Step 3. Remove hard disk, apply liberal sprinkling of very bad words and set aside for later attention with a large hammer. Insert and connect new hard disk, press computer side into place. So far, the work of minutes and very little effort (apart from thinking up original ways to curse).

Step 4. Reinstall Windows XP. This involves a lot of waiting, preferably accompanied by a full bottle of absinthe and new, imaginative swear words when it tries to install American dictionaries, keyboard, etc. Several hours pass.

Step 5. Reach for program disks, remember they were put in a ‘safe place’ years ago, when first installed, and try to remember where that is. This is not assisted by the absinthe consumed during step 4.

Step 6. Disassemble house looking for install disks. Make mental note to search Internet for swear words in other languages since the English ones are all used up by now.

Step 7. Reinstall those disks you can find, curse in absentia those you can’t. Attempt to persuade computer to connect to the Internet. Howl at the moon. It’s just as effective.

Step 8. Threaten to punch monitor. This achieves nothing but you feel better for it. Try again to connect to Internet. Realise you’ve forgotten the password and swear some more. Try all possible passwords until it works. As soon as it does, leave computer while XP adds in dozens of updates it’s found on Microsoft’s site. When it’s finished, the programs you installed will do the same. Everything wants to be registered again. Everything. Reach for new bottle of absinthe.

Step 9. Try to set up Email, realise you’ve forgotten the passwords and connection details for all Email accounts and beat head against desk.
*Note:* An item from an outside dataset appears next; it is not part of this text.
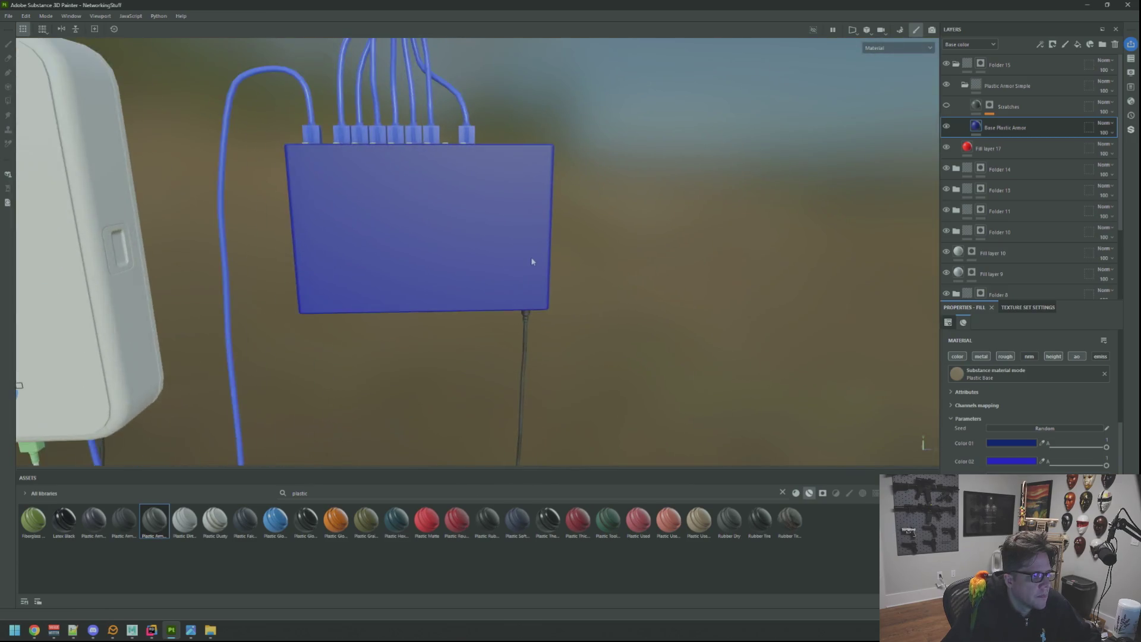
scroll(down, 3)
drag(512, 229, 571, 244)
scroll(up, 3)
Determine to write them all down when you’ve worked out what they are. Drink absinthe. It won’t help but by now you won’t care any more.

Step 10. With Email at least partially working, try to remember that huge list of favourite sites in the browser. Open browser. Swear at it while it updates itself.

Step 11. Find a few sites, realise you don’t know the passwords any more because Windows did all that. Get passwords emailed. Write them down this time.

Step 12. Finally, after all this, those backup disks come into play. Now you can put all your files back even though you’ve drunk so much absinthe you no longer have any will to read them.

Backups are only part of the story. You also need to keep all those installation disks in one place, together, where you can find them. As for the security risk of writing down passwords, well, to hell with it. Write them down. Keep that with the install disks. If someone steals your computer, disks and passwords, you really won’t be that much worse off than if you had a hard disk failure anyway.

Step 13. Sleep off massive absinthe hangover. Hope that, in your dreams, the place you put those last few install disks and email account details will show themselves. Yes, it’s futile, but it’s your last hope. At least when you wake your breath smells of anise rather than booze.

And now, at last, normal service will be resumed.


Scary Monster said...

Be happy that it wasn't a dream and you wake up to find that you have to do it all over again.
Deja Vu and Absinthe do not mix.

P.S. Most everything me does involving anything more complicated than a pencil involves cursing.

Romulus Crowe said...

Cursing is good for the soul, and helps to lower blood pressure.

Until you run out of words, and variations of words. Then the tension starts to build again.

I should learn Italian. When they get going, it's a magnificent sight. Nobody does fury better than the Italians.